This fine woman I married steers clear of tall buildings, holds hands with other adults when crossing busy streets and single-handedly keeps every plane she boards in the air by reciting her rosary just loud enough for Mary to hear.

Of course she has innumerable qualities that are far less annoying, but I am drawing a blank right now.

Speaking of her unnatural love of Frankie Laine, we were rollin’, rollin’, rollin’ through the spellbinding mountains of Yellowstone when we noticed a string of cars stopped on the road by a meadow. A park ranger was talking to a crowd of onlookers. Feeling slighted by the lack of bear sightings thus far on the trip, I pulled over hoping I would finally see one in its natural habitat.

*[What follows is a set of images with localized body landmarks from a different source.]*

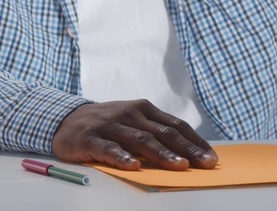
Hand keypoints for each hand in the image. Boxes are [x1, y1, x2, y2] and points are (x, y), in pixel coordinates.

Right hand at [51, 100, 217, 170]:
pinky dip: (122, 157)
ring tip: (179, 167)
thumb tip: (187, 154)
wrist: (65, 119)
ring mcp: (110, 125)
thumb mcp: (132, 122)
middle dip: (187, 150)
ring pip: (140, 140)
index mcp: (144, 109)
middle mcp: (130, 113)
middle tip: (205, 164)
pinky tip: (133, 166)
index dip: (195, 142)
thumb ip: (154, 133)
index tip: (212, 158)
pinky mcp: (90, 138)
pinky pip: (108, 148)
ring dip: (162, 154)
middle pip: (163, 133)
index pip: (176, 125)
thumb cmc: (107, 125)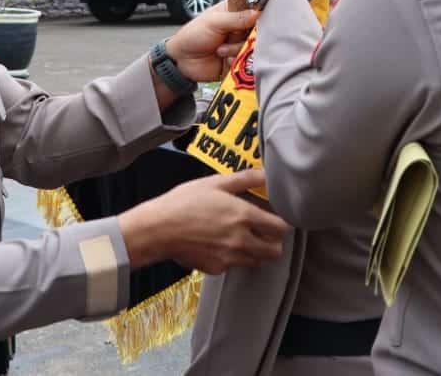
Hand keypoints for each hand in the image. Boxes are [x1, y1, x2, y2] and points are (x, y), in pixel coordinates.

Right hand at [119, 170, 289, 274]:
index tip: (276, 219)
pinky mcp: (217, 268)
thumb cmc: (183, 203)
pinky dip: (232, 258)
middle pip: (275, 251)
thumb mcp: (215, 183)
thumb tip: (265, 174)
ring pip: (257, 261)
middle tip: (264, 233)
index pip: (281, 227)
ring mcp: (229, 257)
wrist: (158, 229)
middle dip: (273, 242)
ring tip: (243, 238)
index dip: (282, 223)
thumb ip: (244, 179)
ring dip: (256, 251)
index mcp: (244, 216)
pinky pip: (234, 266)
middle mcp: (241, 240)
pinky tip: (220, 245)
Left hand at [165, 3, 256, 82]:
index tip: (253, 22)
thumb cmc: (192, 36)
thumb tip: (257, 12)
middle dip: (244, 37)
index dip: (256, 16)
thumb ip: (236, 18)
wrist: (181, 61)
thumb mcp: (214, 22)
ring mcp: (239, 43)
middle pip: (257, 31)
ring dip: (236, 50)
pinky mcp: (238, 59)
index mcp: (234, 11)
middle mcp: (240, 27)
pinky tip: (224, 60)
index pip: (254, 9)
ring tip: (220, 50)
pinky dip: (236, 61)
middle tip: (232, 37)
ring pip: (252, 47)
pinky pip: (247, 61)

We piled out of the car and crept toward the park ranger as he explained to us that this bear, 50 yards away, was a baby black bear, likely under the watchful eye of its mother nearby yet out of sight. While our youngest daughter ran back to the car to hide, the rest of the kids and I watched as the bear rolled around in the brush and my dear and normally very safety-conscious wife inched closer and closer for a photo. Yard by yard she moved forward, never quite getting the shot she sought. Visions of mama bear bolting out from the woods and kicking my sweet wife clear to Montana filled my head as I feared I might be left to man the remainder of this vacation solo. We were 1,200 miles from home, and I was not equipped to lead our family vacation with the same efficiency and joyful enthusiasm as my darling wife had thus far.

Sensing my concern, the park ranger called after her.

“Ma’am?” he said, pointing directly to Julie, wearing a T-shirt, a beach towel from our swimming expedition and tennis shoes, “We don’t need any freelancers here. Please join the group.”

I’d like to say I breathed a sigh of relief as she obediently retreated, but truth be told I laughed loud and hard at her before Facebooking the event.